Tenho pensado nisso emquanto, entre uma crise e outra de bronchite, me tracto duma prostatite e, surprehendido por alta dosagem de assucar na urina e no sangue, sou diagnosticado como diabetico e forçado a uma rigorosa dieta accompanhada de perpetuos medicamentos. Nada consolador para quem ja perdeu a visão, hem? E que dizer do dialogo mais recente entre mim e meu medico? Vejam só:

– Seu Pedro, o ultimo exame confirma alguma queda nos numeros, mas elles ainda estão bem accyma do normal... Vamos ver no proximo si a queda se mantem.

– Doutor, tomara mesmo que o tractamento esteja dando resultado, porque todo esse sacrificio tem que valer a pena, né?

– Bem, si o senhor continuar se cuidando tem boa perspectiva na qualidade de vida. Sua edade é 64, não?

– Meia trez. Quantas decadas ainda o senhor me daria?

– Uma, na melhor das hypotheses. Ja não está bom para o senhor?

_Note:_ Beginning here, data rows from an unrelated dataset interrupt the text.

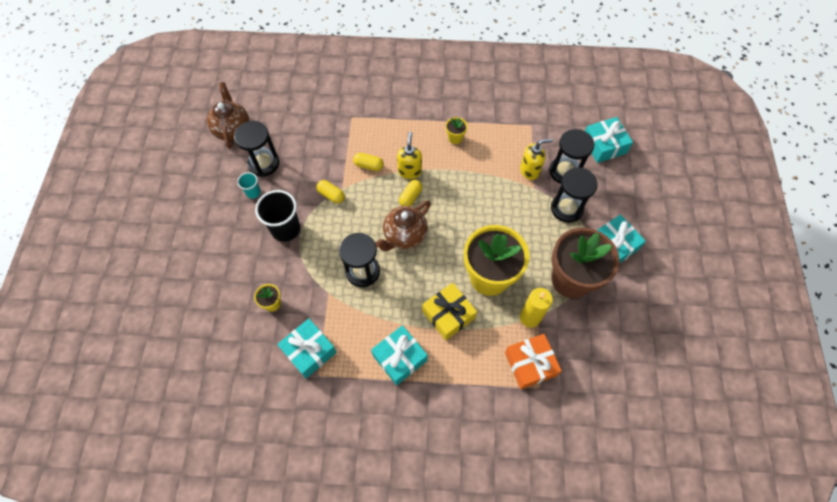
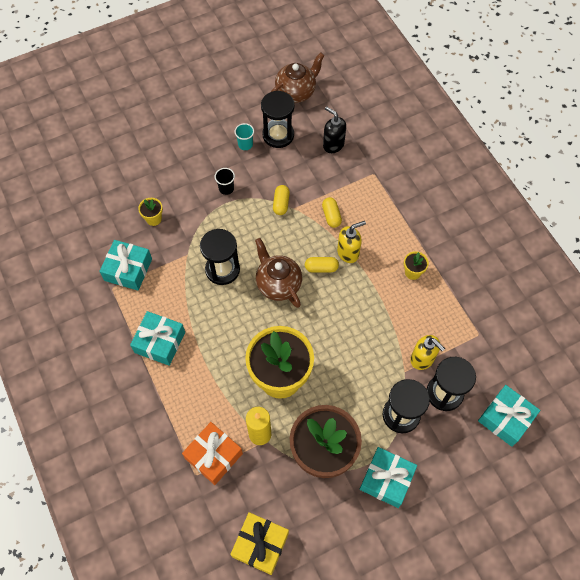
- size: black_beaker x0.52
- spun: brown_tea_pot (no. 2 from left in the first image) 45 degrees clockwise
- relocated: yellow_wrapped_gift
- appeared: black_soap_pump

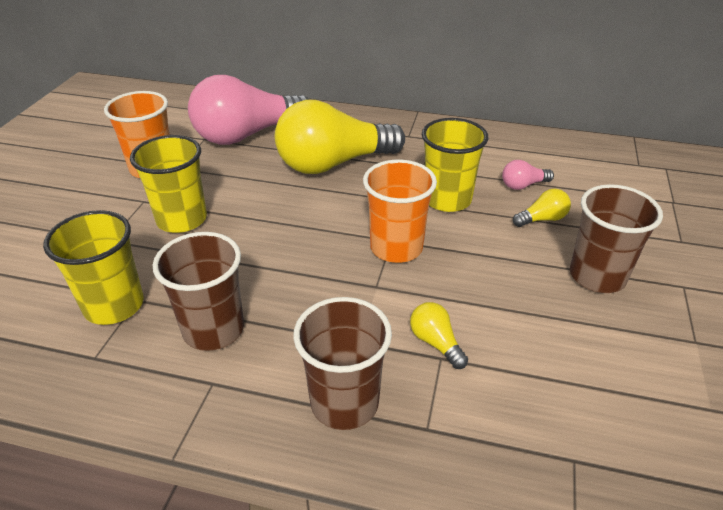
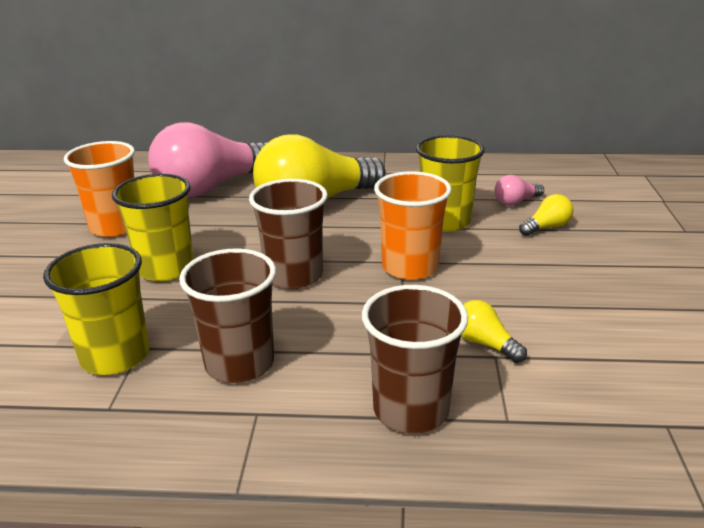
- relocated: brown_beaker (no. 3 from left in the first image) to brown_beaker (no. 2 from left)

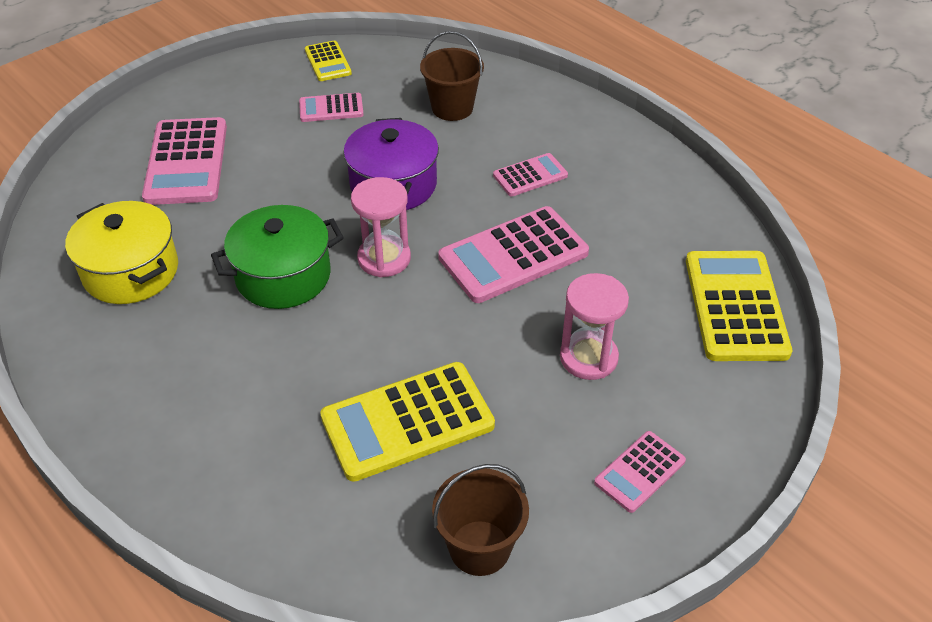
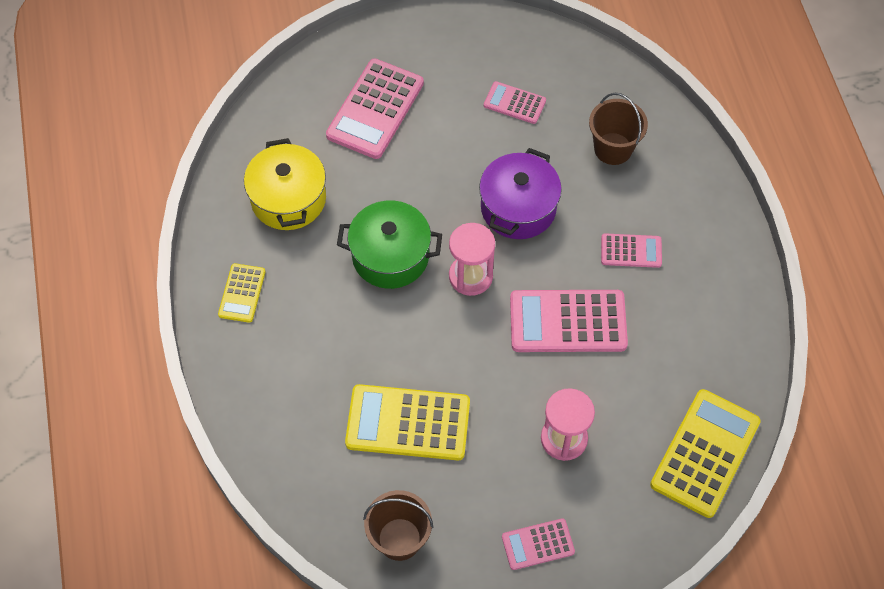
- relocated: yellow_calculator (no. 1 from left)

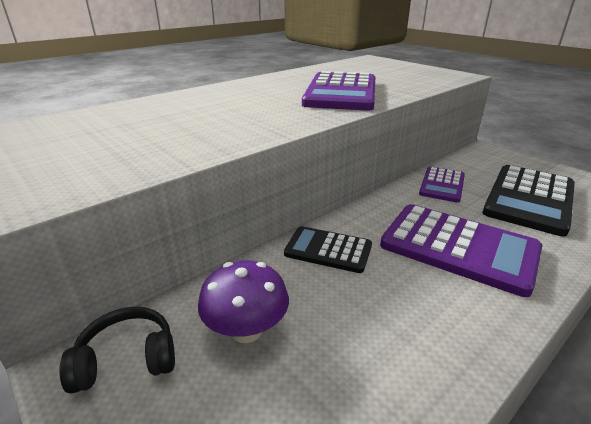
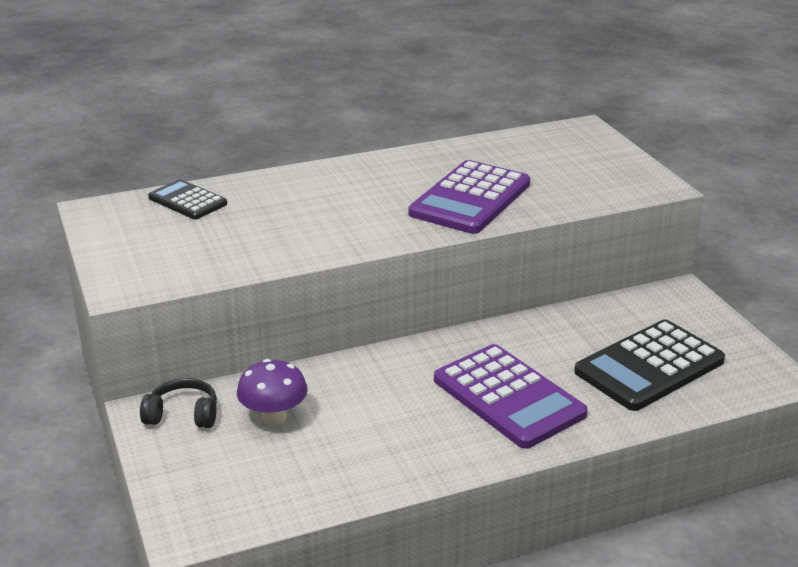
- relocated: black_calculator (no. 1 from left)
- missing: purple_calculator (no. 2 from left)

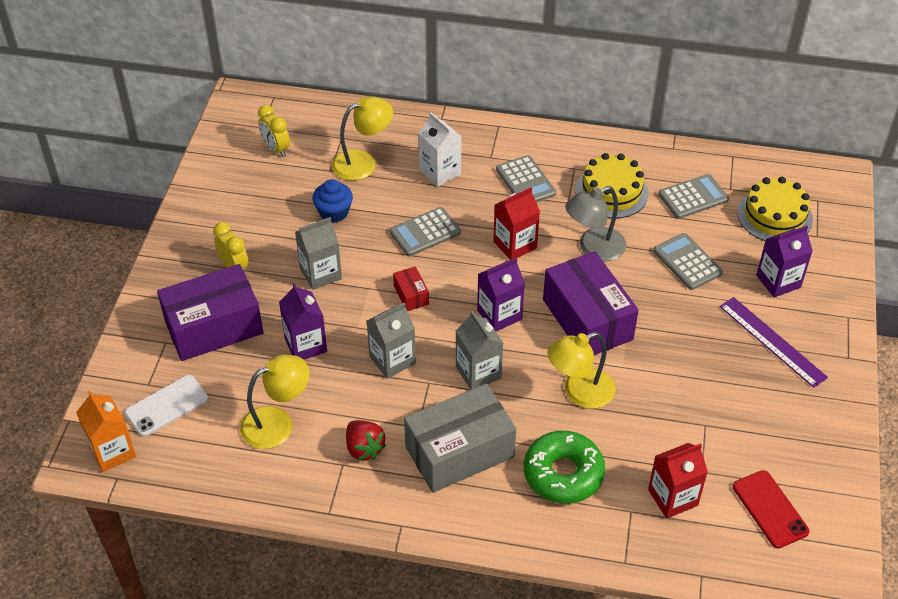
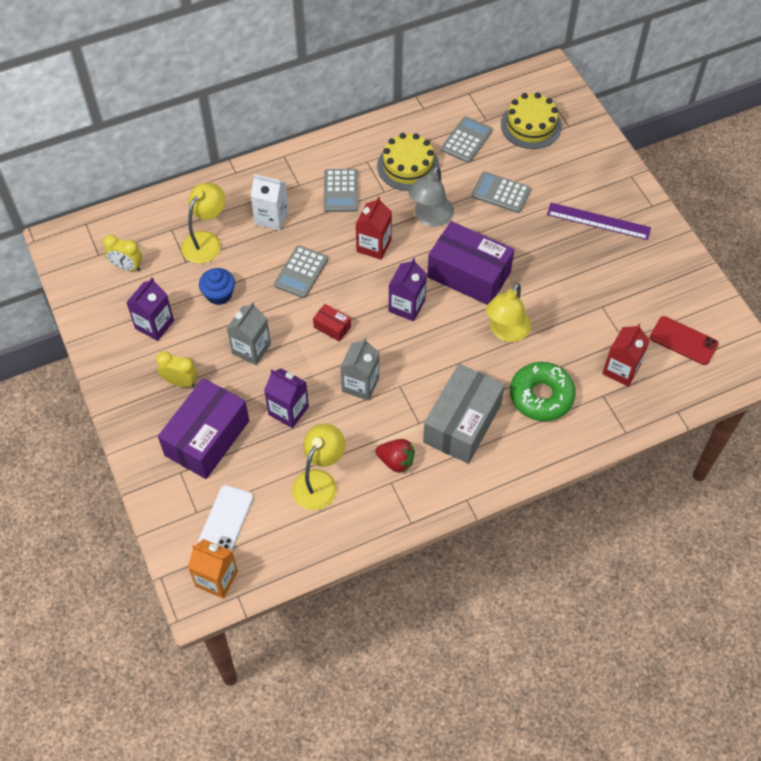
- missing: gray_milk_carton (no. 3 from left)
- spun: gray_calculator (no. 2 from left) 60 degrees clockwise
- relocated: purple_milk_carton (no. 3 from left in the first image) to purple_milk_carton (no. 1 from left)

Leve na esportiva, seu Pedro, ha, ha, ha!

-– Só uma? Mas por que, doutor?

– Essa é a exspectativa de vida do brazileiro hoje. Isso si o senhor estiver medicado e responder ao tractamento.

– Puxa! Então sejamos optimistas, né?

– Claro, seu Pedro! Pensamento positivo! É só não relaxar na dieta nem se esquecer dos remedios, e o senhor tem grande chance de...

– De comer bollo no proximo anniversario?

– Ha, ha, ha! Boa piada, seu Pedro!

– De voltar a comer pizza?

– Magina! Chance de não ter que amputar o pé! Pizza, nem pensar! Pizza e diabetes não cabem na mesma phrase!

– Claro, claro, doutor! Nada como uma boa noticia dessas! Quem sabe daqui a dez mezes eu possa ter dez kilos a menos e dez annos a mais, né?

– Isso, seu Pedro! De grão em grão, integral se come o pão, como diria minha collega nutricionista, ha, ha, ha! Passar bem, seu Pedro!

Minha nossa, penso eu. Ainda tenho que ouvir isso... Dos males, o menor. Antes depender da metformina que da morphina, oh, triste signa que me azucrina... Mas isto eu não disse ao medico, para evitar maiores gargalhadas.